Ainsi, il me souvient que l’été dernier, à la campagne, par un beau clair de lune, je descendais dans le verger cueillir des pêches glacées par la brise du soir, ou bien j’allais dans les vignes ramasser des raisons à la souche. Les mains pleines de fruits, je me plaisais à me diriger sur une colline aride qui domine le château [de Lavagnac]; de là, à voir dans la plaine la fumée incertaine s’élever sur les toits d’une douzaine de villages; dans la plaine, l’Hérault brailler dans l’obscurité à travers quelques bosquets d’arbres. J’entendais le murmure expirant de ses eaux à une chaussée prochaine. Peu de choses auraient égalé ce qu’en de pareils moments l’amitié offre de délices. Assis sur un rocher nu, le souvenir de mes amis me faisait oublier les heures.

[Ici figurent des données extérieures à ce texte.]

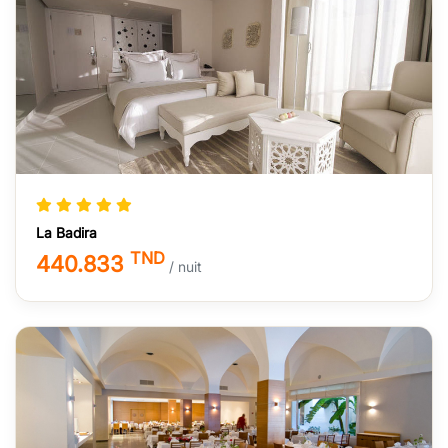
La Badira
TND
440.833
/ nuit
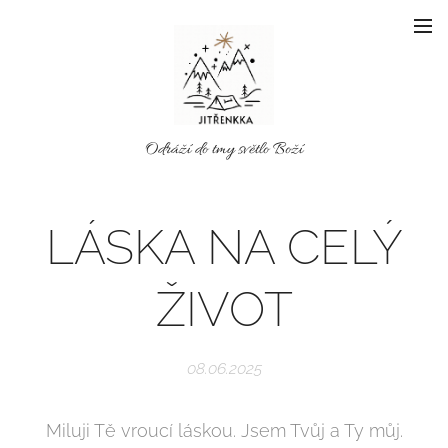
Odráží do tmy světlo Boží
LÁSKA NA CELÝ
ŽIVOT
08.06.2025
Miluji Tě vroucí láskou. Jsem Tvůj a Ty můj.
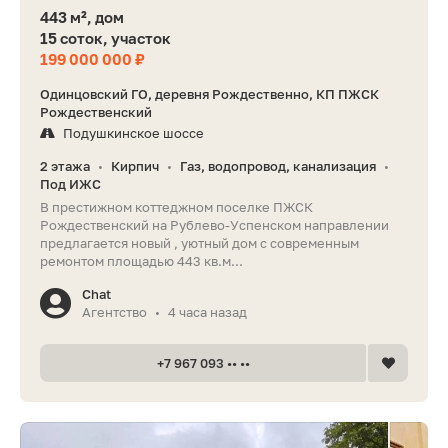
443 м², дом
15 соток, участок
199 000 000 ₽
Одинцовский ГО, деревня Рождественно, КП ПЖСК
Рождественский
Подушкинское шоссе
2 этажа
Кирпич
Газ, водопровод, канализация
•
•
•
Под ИЖС
В престижном коттеджном поселке ПЖСК
Рождественский на Рублево-Успенском направлении
предлагается новый , уютный дом с современным
ремонтом площадью 443 кв.м...
Chat
Агентство
4 часа назад
•
+7 967 093 •• ••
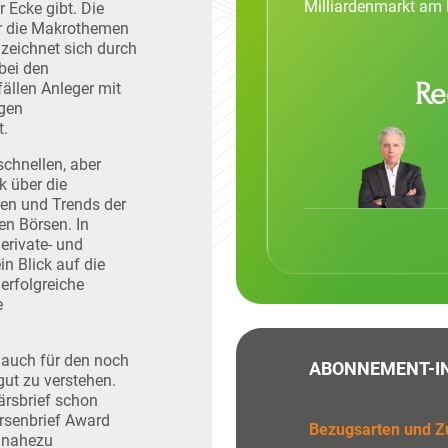
Milliardenmarkt am
r Ecke gibt. Die
hr die Makrothemen
 zeichnet sich durch
bei den
Re
fällen Anleger mit
igen
t.
schnellen, aber
k über die
en und Trends der
en Börsen. In
rivate- und
n Blick auf die
erfolgreiche
e
t auch für den noch
ABONNEMENT-I
gut zu verstehen.
ärsbrief schon
rsenbrief Award
Bezugsarten und Zu
 nahezu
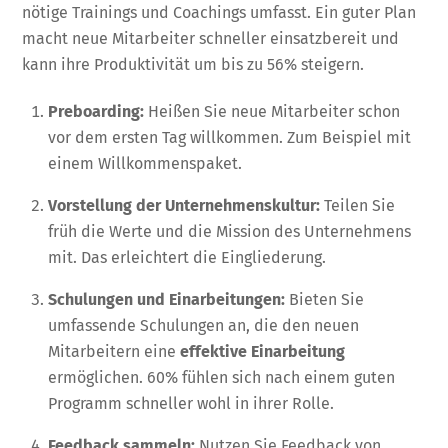
nötige Trainings und Coachings umfasst. Ein guter Plan
macht neue Mitarbeiter schneller einsatzbereit und
kann ihre Produktivität um bis zu 56% steigern.
Preboarding:
Heißen Sie neue Mitarbeiter schon
vor dem ersten Tag willkommen. Zum Beispiel mit
einem Willkommenspaket.
Vorstellung der Unternehmenskultur:
Teilen Sie
früh die Werte und die Mission des Unternehmens
mit. Das erleichtert die Eingliederung.
Schulungen und Einarbeitungen:
Bieten Sie
umfassende Schulungen an, die den neuen
Mitarbeitern eine
effektive Einarbeitung
ermöglichen. 60% fühlen sich nach einem guten
Programm schneller wohl in ihrer Rolle.
Feedback sammeln:
Nutzen Sie Feedback von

Ainsi m’arrivait-il de songer à ce voyage nocturne qui avait terminé un autre voyage de deux cents lieues, où, seul, à pied, j’avais, à minuit, regagné le manoir paternel, et où, pour charmer les fatigues du chemin, je m’étais figuré au bras de celui que j’aime entre tous mes amis, lui racontant les aventures de la route.

D’après T.D. t. 43, p. 219 et suivantes (juin 1829), D00294.